• _Source extract_:
■ ■ ■
I almost never wash anything in cold water (if that could have anything to do with the problem). The machine will start washing on a hot water setting just fine, but then it shuts down later in the cycle when I presume it needs cold water (to rinse, I presume).
What could be causing this? Is there anything else I can do to try to correct the problem myself?
I live in an area with hard water, so I could try running some CLR through to clean out any hard water deposits. I was thinking I could put some in the cold water hose and then run a cold cycle. Would there be anything wrong with trying that?
|Post# 623495 , Reply# 1   9/8/2012 at 22:36 (2,389 days old) by jerrod6 (United States of America)  || |
This happened to my 10 year old W1986 last year. The problem is the hardness of your water and what it does to the intake valves. The only time my problem was showing up was during the rinses which use cold water. After a few of these cycle shutdowns I watched as the water entered the machine for the rinses and realized that water flow was greatly reduced so I began pouring water from a bucket into the detergent dispenser during each rinse fill which solved the cycle termination problem.
I called Miele service and described the problem, when the Miele tech arrived he connected his laptop to the PC area on the control panel. He went to a screen on the laptop that displays machine faults, and as soon as he did his laptop displayed the water valve fault along with an actual picture of the inside of the machine with the defective water valve outlined in red.
The machine has 3 water intake valves combined on to one unit part . He replaced the unit and that fixed the problem. He said it was due to hard water build up and they replace all three because if one is failing due to hard water the rest will fail in the near future. My guess is that warm to hot water helps move some of the hard deposits along into the machine where the detergent will deal with them, but cold water doesn't work as well with this..so the build up occurs in the cold water valves easier
I didn't think about running a cleaning solution through the fill hoses, but if you do you might want to connect the cold hoses to the hot source to try to clean them, but I do know that the problem is in the fill intake valves for cold water and not in the filter screens in the hoses and it is due to having hard water.
■ ■ ■
• _Source data_:
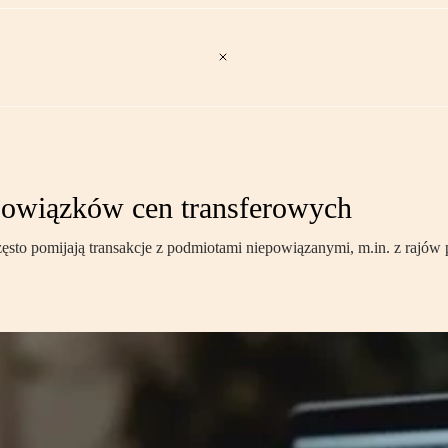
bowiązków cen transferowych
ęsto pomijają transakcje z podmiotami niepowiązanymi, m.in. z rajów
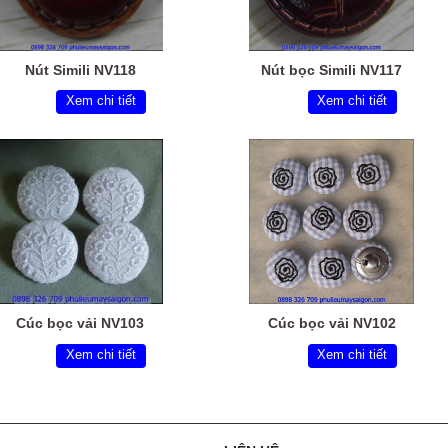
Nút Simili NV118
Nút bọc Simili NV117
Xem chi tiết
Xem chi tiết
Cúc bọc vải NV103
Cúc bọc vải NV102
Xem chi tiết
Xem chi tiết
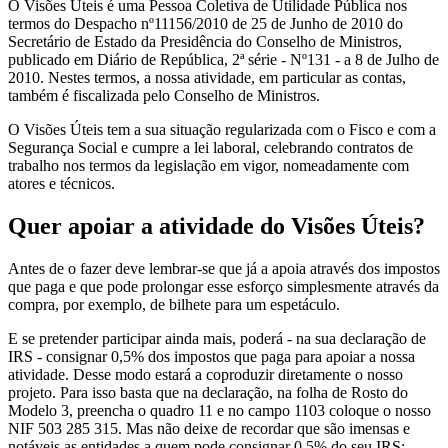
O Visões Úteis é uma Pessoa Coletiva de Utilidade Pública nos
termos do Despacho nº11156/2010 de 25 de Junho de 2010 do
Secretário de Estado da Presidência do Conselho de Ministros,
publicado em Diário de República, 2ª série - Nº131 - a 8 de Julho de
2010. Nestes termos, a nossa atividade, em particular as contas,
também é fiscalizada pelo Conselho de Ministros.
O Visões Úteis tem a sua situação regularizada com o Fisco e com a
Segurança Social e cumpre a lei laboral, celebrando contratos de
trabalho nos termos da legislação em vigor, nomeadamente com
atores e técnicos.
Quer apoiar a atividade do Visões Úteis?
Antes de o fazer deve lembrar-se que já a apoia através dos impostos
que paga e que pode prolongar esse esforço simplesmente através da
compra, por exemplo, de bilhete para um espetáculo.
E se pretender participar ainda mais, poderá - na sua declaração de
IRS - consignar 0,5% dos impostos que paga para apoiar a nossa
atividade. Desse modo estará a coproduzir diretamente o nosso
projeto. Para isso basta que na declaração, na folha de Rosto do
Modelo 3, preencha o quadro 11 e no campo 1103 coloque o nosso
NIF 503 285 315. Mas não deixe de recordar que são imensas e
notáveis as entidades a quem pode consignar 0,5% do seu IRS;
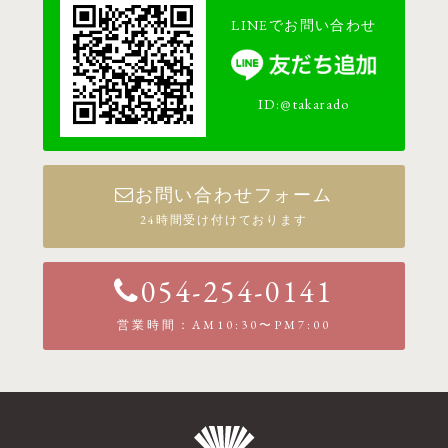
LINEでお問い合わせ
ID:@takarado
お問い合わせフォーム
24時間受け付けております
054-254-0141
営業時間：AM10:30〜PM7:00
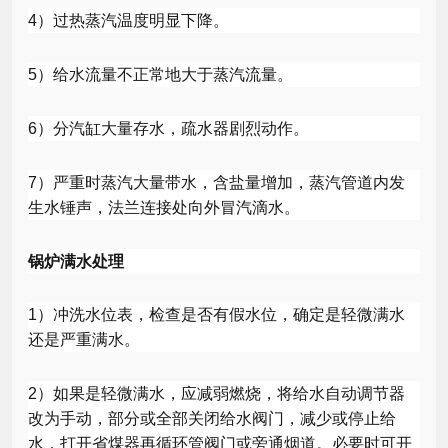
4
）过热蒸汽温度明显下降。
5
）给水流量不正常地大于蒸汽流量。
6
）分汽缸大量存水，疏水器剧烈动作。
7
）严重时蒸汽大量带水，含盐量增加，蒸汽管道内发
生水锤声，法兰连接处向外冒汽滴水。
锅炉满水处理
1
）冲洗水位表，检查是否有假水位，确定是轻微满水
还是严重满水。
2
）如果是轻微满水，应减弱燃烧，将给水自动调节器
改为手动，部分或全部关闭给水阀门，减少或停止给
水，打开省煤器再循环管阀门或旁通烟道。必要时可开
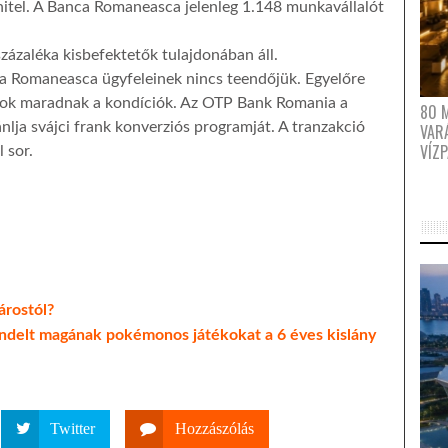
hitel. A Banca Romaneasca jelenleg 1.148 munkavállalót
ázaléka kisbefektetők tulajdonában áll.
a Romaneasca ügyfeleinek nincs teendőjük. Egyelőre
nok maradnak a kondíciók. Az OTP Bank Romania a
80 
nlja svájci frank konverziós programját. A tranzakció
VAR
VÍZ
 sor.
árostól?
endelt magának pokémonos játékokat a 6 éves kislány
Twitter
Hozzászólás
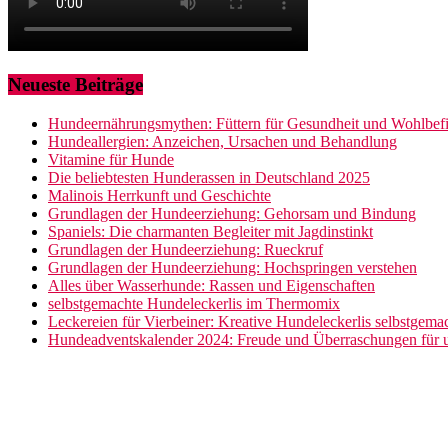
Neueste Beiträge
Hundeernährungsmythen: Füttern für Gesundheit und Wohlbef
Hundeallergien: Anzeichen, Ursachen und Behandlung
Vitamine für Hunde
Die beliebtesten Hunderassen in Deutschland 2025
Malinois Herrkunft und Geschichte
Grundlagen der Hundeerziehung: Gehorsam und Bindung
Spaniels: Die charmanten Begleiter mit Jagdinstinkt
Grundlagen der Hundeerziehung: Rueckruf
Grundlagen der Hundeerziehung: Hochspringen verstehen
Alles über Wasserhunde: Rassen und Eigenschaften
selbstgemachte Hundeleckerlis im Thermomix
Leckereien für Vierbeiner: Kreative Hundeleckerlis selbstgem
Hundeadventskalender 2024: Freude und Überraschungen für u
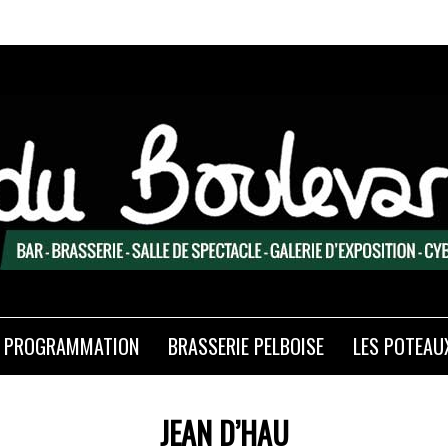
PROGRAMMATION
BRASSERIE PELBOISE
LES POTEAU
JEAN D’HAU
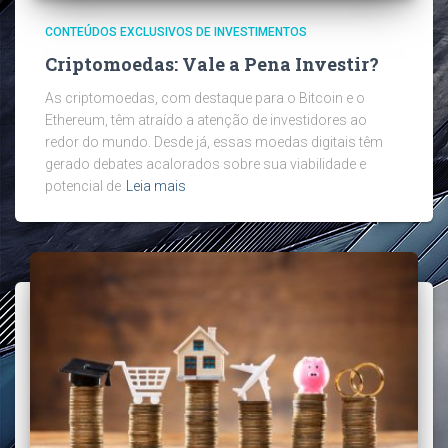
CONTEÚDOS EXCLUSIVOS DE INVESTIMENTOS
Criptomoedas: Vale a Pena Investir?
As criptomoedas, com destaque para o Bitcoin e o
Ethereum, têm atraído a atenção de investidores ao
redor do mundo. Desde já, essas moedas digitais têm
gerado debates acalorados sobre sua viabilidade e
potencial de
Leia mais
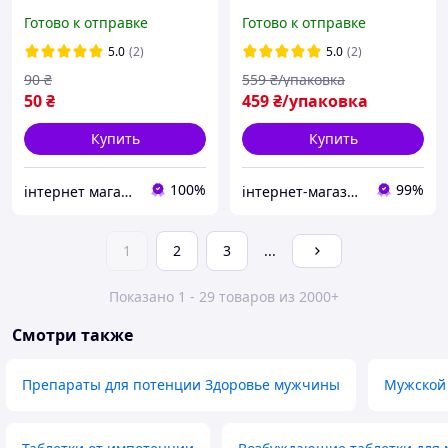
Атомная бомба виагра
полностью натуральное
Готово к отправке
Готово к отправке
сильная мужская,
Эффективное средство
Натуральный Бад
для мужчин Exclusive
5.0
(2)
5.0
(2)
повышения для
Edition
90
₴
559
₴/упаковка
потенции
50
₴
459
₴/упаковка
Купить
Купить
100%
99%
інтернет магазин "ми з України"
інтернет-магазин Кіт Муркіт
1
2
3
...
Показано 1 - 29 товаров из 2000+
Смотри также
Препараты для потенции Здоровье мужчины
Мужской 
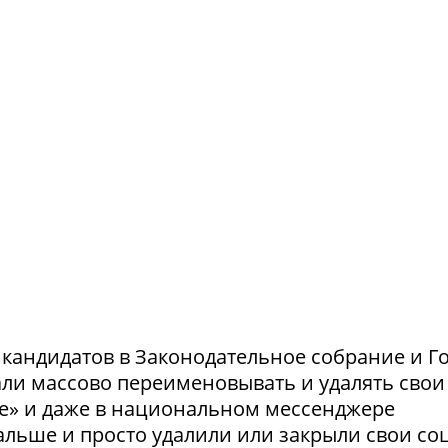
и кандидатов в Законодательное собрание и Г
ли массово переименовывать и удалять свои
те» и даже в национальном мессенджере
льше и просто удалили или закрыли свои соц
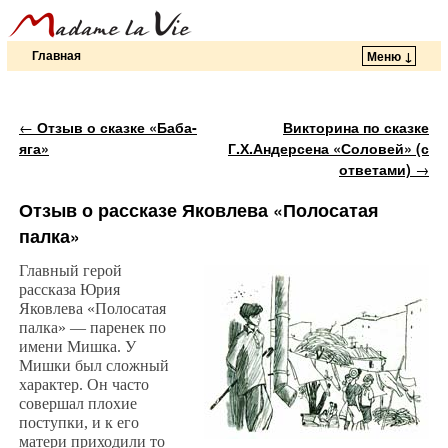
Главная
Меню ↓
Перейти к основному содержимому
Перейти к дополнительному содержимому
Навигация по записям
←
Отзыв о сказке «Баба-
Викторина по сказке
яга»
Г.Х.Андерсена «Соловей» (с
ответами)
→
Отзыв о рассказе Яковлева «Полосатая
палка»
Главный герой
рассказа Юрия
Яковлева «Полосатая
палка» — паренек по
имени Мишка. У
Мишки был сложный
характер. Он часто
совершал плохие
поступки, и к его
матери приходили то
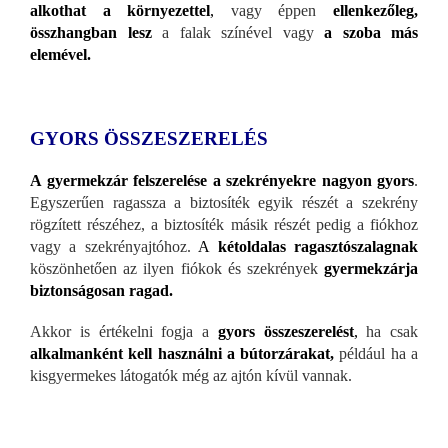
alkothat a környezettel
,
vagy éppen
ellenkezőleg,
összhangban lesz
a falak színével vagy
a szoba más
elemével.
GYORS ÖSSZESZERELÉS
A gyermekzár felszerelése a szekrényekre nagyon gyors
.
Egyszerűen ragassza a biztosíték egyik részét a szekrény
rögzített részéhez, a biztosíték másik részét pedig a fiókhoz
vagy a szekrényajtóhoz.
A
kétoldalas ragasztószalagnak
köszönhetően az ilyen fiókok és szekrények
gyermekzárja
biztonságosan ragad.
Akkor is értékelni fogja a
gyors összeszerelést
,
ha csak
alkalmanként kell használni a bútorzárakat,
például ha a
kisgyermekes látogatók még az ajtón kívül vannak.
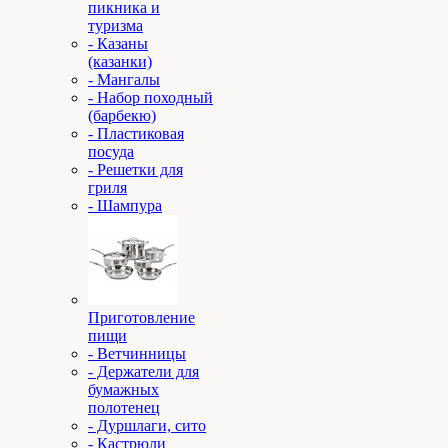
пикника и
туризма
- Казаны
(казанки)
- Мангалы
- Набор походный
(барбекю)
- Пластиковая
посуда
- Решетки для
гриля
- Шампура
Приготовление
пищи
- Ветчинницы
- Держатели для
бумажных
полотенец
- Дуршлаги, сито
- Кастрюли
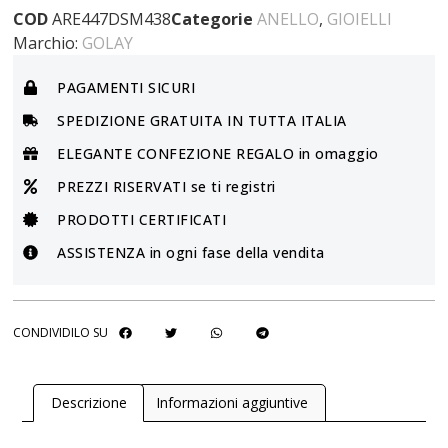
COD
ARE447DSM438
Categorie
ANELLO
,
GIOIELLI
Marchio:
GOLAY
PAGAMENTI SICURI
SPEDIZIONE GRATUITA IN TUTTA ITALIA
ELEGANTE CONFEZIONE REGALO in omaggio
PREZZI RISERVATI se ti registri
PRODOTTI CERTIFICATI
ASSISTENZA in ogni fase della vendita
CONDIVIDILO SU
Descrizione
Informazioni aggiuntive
■ ■ ■
• _Problem details_:
In the washing machine thread, how many water intake valves does the reply say the machine has combined onto one unit part?

• _Response area_:
Three.